What the exercise asks:
Reply with one number: the count of lines in the records below that hold "rounded".

Data records:

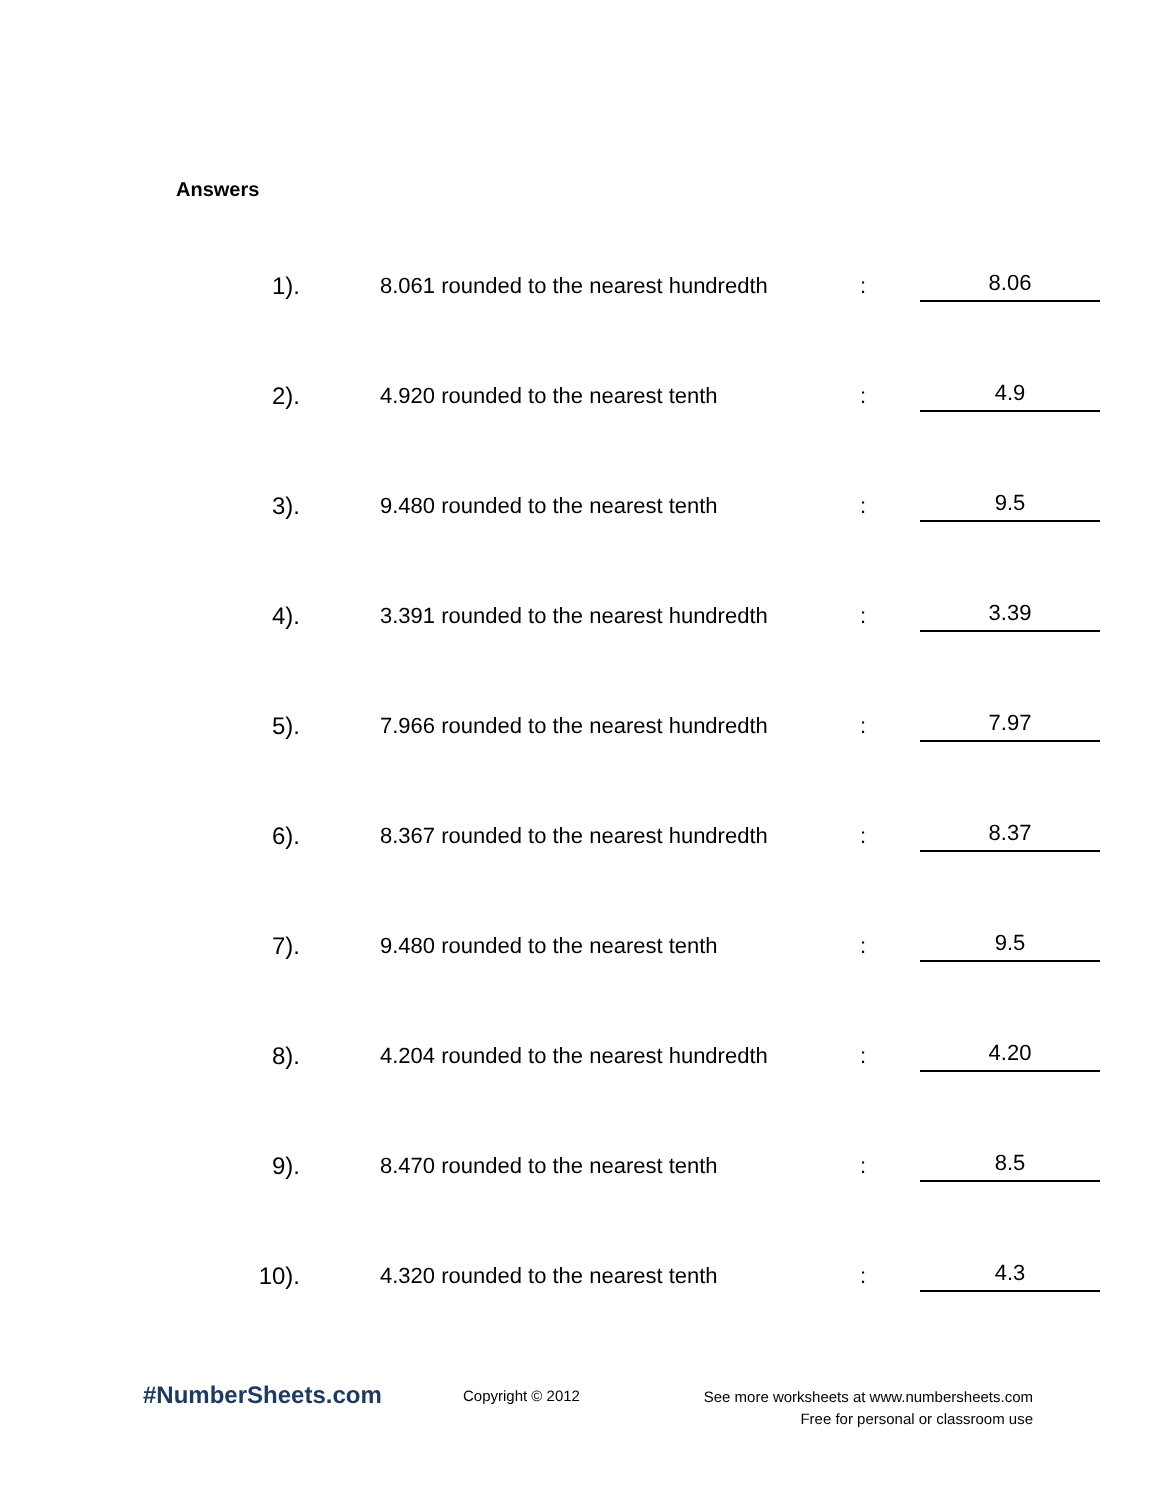Answers
| 1). | | 8.061 rounded to the nearest hundredth | : | 8.06 |
| 2). | | 4.920 rounded to the nearest tenth | : | 4.9 |
| 3). | | 9.480 rounded to the nearest tenth | : | 9.5 |
| 4). | | 3.391 rounded to the nearest hundredth | : | 3.39 |
| 5). | | 7.966 rounded to the nearest hundredth | : | 7.97 |
| 6). | | 8.367 rounded to the nearest hundredth | : | 8.37 |
| 7). | | 9.480 rounded to the nearest tenth | : | 9.5 |
| 8). | | 4.204 rounded to the nearest hundredth | : | 4.20 |
| 9). | | 8.470 rounded to the nearest tenth | : | 8.5 |
| 10). | | 4.320 rounded to the nearest tenth | : | 4.3 |
#NumberSheets.com
Copyright © 2012
See more worksheets at www.numbersheets.com
Free for personal or classroom use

Output of the exercise:
10